## EXERCISE PASSAGE
Shocking Reversal In WI Supreme Court Race, and Other Labor News

Lindsay Beyerstein

Down to the wire: incumbent David Prosser and challenger JoAnne Kloppenburg.

This week’s State Supreme Court election in Wisconsin became a de facto referendum on Gov. Scott Walker’s anti-union collective bargaining law.

Democratic challenger JoAnne Kloppenburg declared victory over Republican incumbent David Prosser on Wednesday. On Thursday, a county clerk revealed that 14,315 votes from the city of Brookfield that had gone uncounted because she had forgotten to save them” on her personal computer. The Brookfield tallies show 10,859 votes for Prosser and 3,456 Kloppenburg.

At the end of the statewide canvassing, Prosser netted 7,582 ahead of his opponent. If those results are legitimate, they give Prosser the .5% margin of victory he needs to avoid a state-financed recount. The Waukesha county clerk who claimed responsibility for tabulating the votes incorrectly is a former Republican party employee who has been criticized for mishandling previous elections.

## DATA SHOWN
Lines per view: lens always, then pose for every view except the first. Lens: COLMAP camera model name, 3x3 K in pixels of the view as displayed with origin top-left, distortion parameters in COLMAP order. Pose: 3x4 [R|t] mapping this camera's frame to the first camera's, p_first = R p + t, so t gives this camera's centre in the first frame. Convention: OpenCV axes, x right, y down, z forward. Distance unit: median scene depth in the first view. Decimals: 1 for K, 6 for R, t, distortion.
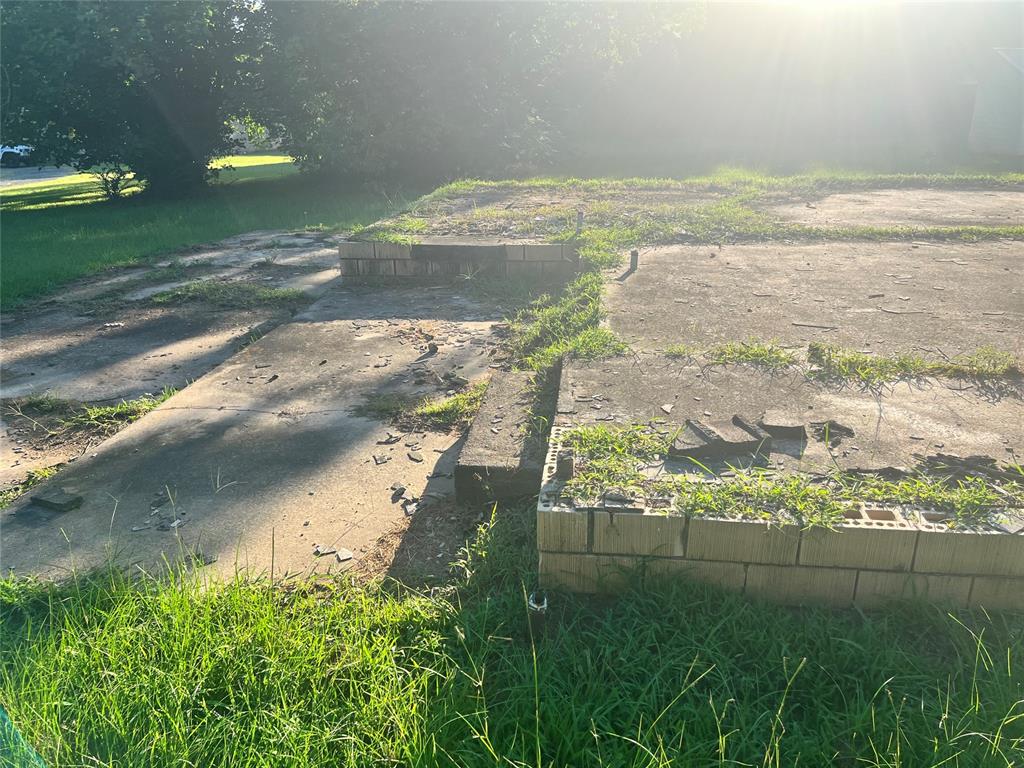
lens RADIAL K [[820.4, 0, 512.0], [0, 820.4, 384.0], [0, 0, 1]] dist [0.033205, -0.002764]
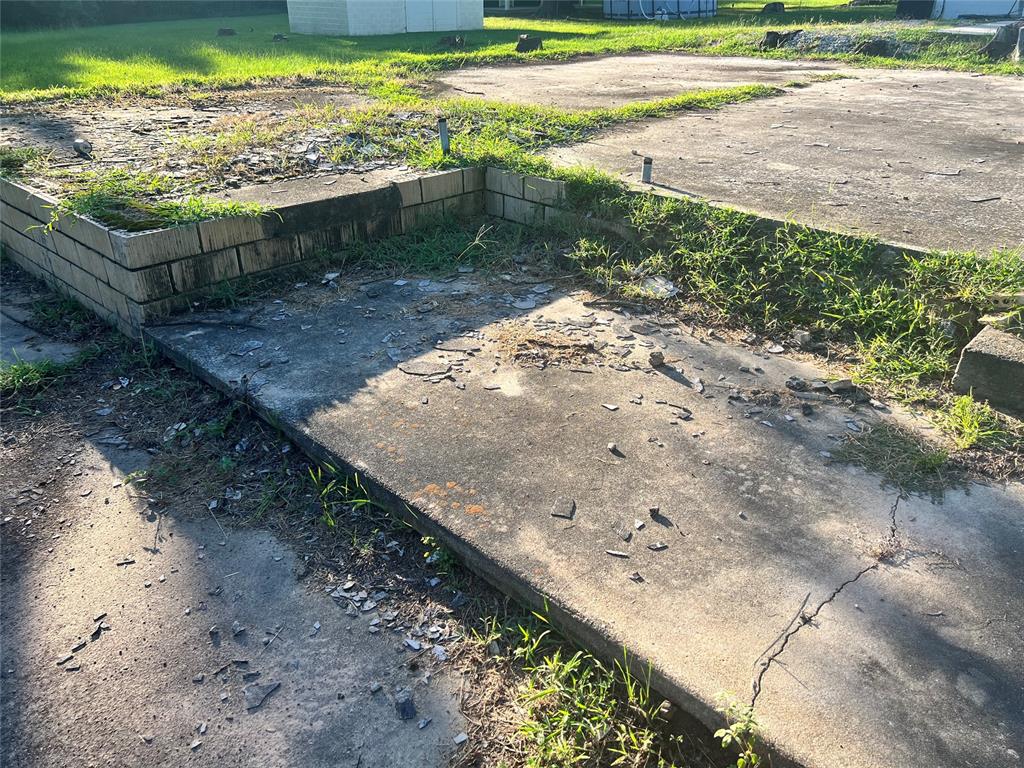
lens RADIAL K [[820.4, 0, 512.0], [0, 820.4, 384.0], [0, 0, 1]] dist [0.033205, -0.002764]
pose [[0.577314, -0.347041, 0.739101, -0.580058], [0.251516, 0.936751, 0.243387, -0.190526], [-0.776819, 0.045385, 0.628086, 0.658267]]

## THINGS TO DO
[A] From the article on the Wisconsin Supreme Court race, list every vote count that is given as a number.
[B] Copy word for word the part of the article on the Wisconsin Supreme Court race starting with "Lindsay Beyerstein" and going on through "Prosser and 3,456 Kloppenburg.".

## TASK-BY-TASK SOLUTIONS
[A]
14,315
10,859
3,456
7,582

[B]
Lindsay Beyerstein

Down to the wire: incumbent David Prosser and challenger JoAnne Kloppenburg.

This week’s State Supreme Court election in Wisconsin became a de facto referendum on Gov. Scott Walker’s anti-union collective bargaining law.

Democratic challenger JoAnne Kloppenburg declared victory over Republican incumbent David Prosser on Wednesday. On Thursday, a county clerk revealed that 14,315 votes from the city of Brookfield that had gone uncounted because she had forgotten to save them” on her personal computer. The Brookfield tallies show 10,859 votes for Prosser and 3,456 Kloppenburg.